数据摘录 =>
%%
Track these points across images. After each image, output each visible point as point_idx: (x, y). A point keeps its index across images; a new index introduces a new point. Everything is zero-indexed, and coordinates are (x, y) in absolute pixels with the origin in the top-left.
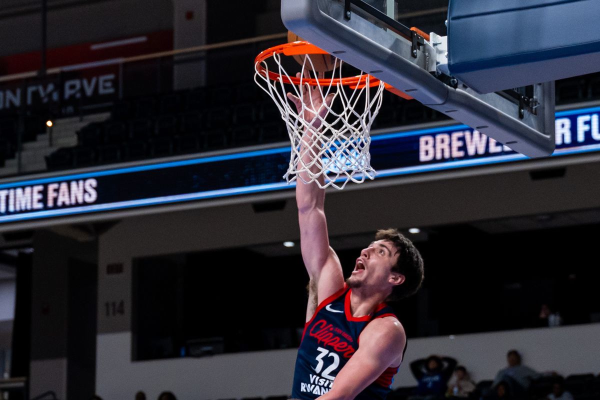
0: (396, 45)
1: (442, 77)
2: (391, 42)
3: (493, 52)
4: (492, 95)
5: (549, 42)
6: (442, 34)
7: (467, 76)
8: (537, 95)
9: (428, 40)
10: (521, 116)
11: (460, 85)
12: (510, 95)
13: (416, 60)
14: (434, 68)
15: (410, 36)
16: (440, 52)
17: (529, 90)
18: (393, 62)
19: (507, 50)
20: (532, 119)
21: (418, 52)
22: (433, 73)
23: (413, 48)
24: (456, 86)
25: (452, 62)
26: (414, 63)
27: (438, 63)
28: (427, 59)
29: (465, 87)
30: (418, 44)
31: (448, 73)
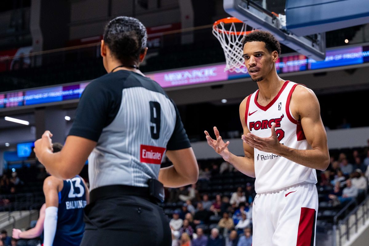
0: (266, 19)
1: (284, 31)
2: (265, 17)
3: (302, 21)
4: (302, 38)
5: (324, 17)
6: (284, 15)
7: (293, 30)
8: (319, 38)
9: (278, 16)
10: (313, 46)
11: (290, 34)
12: (308, 37)
13: (274, 24)
14: (281, 27)
15: (272, 15)
16: (283, 21)
17: (316, 36)
18: (265, 25)
19: (308, 20)
20: (317, 47)
21: (275, 21)
22: (280, 29)
23: (273, 20)
24: (289, 34)
25: (288, 25)
26: (273, 25)
27: (282, 26)
28: (278, 24)
29: (292, 34)
30: (275, 18)
31: (286, 29)
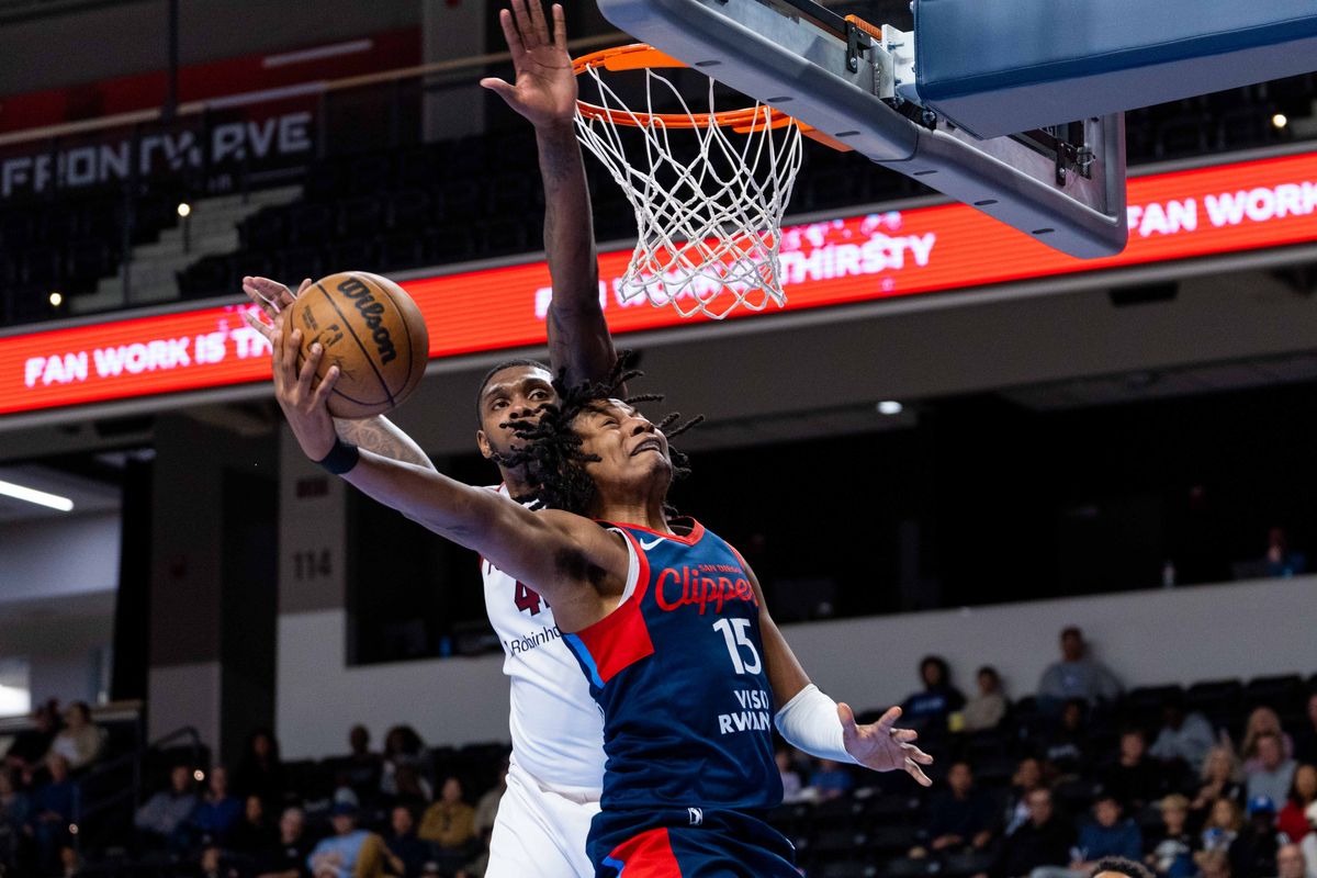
0: (816, 49)
1: (907, 109)
2: (807, 43)
3: (998, 61)
4: (1004, 142)
5: (1106, 40)
6: (905, 29)
7: (952, 105)
8: (1092, 140)
9: (879, 38)
10: (1060, 181)
11: (942, 124)
12: (1037, 140)
13: (856, 76)
14: (890, 92)
15: (844, 32)
16: (902, 61)
17: (1076, 131)
18: (810, 82)
19: (1027, 56)
20: (1082, 185)
21: (860, 63)
22: (888, 101)
23: (849, 54)
24: (933, 126)
25: (924, 80)
26: (851, 83)
27: (897, 82)
28: (876, 75)
29: (950, 126)
30: (859, 46)
31: (918, 102)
%%
练习要求 =>
请改写上述全部记录，把其中的“zero-indexed”换成“0-based”，其余内容一律不变，答案中不要包含图片。

作答区 =>
Track these points across images. After each image, output each visible point as point_idx: (x, y). A point keeps its index across images; a new index introduces a new point. Everything is 0-based, and coordinates are (x, y) in absolute pixels with the origin in the top-left.
0: (396, 45)
1: (442, 77)
2: (391, 42)
3: (493, 52)
4: (492, 95)
5: (549, 42)
6: (442, 34)
7: (467, 76)
8: (537, 95)
9: (428, 40)
10: (521, 116)
11: (460, 85)
12: (510, 95)
13: (416, 60)
14: (434, 68)
15: (410, 36)
16: (440, 52)
17: (529, 90)
18: (393, 62)
19: (507, 50)
20: (532, 119)
21: (418, 52)
22: (433, 73)
23: (413, 48)
24: (456, 86)
25: (452, 62)
26: (414, 63)
27: (438, 63)
28: (427, 59)
29: (465, 87)
30: (418, 44)
31: (448, 73)
0: (266, 19)
1: (284, 31)
2: (265, 17)
3: (302, 21)
4: (302, 38)
5: (324, 17)
6: (284, 15)
7: (293, 30)
8: (319, 38)
9: (278, 16)
10: (313, 46)
11: (290, 34)
12: (308, 37)
13: (274, 24)
14: (281, 27)
15: (272, 15)
16: (283, 21)
17: (316, 36)
18: (265, 25)
19: (308, 20)
20: (317, 47)
21: (275, 21)
22: (280, 29)
23: (273, 20)
24: (289, 34)
25: (288, 25)
26: (273, 25)
27: (282, 26)
28: (278, 24)
29: (292, 34)
30: (275, 18)
31: (286, 29)
0: (816, 49)
1: (907, 109)
2: (807, 43)
3: (998, 61)
4: (1004, 142)
5: (1106, 40)
6: (905, 29)
7: (952, 105)
8: (1092, 140)
9: (879, 38)
10: (1060, 181)
11: (942, 124)
12: (1037, 140)
13: (856, 76)
14: (890, 92)
15: (844, 32)
16: (902, 61)
17: (1076, 131)
18: (810, 82)
19: (1027, 56)
20: (1082, 185)
21: (860, 63)
22: (888, 101)
23: (849, 54)
24: (933, 126)
25: (924, 80)
26: (851, 83)
27: (897, 82)
28: (876, 75)
29: (950, 126)
30: (859, 46)
31: (918, 102)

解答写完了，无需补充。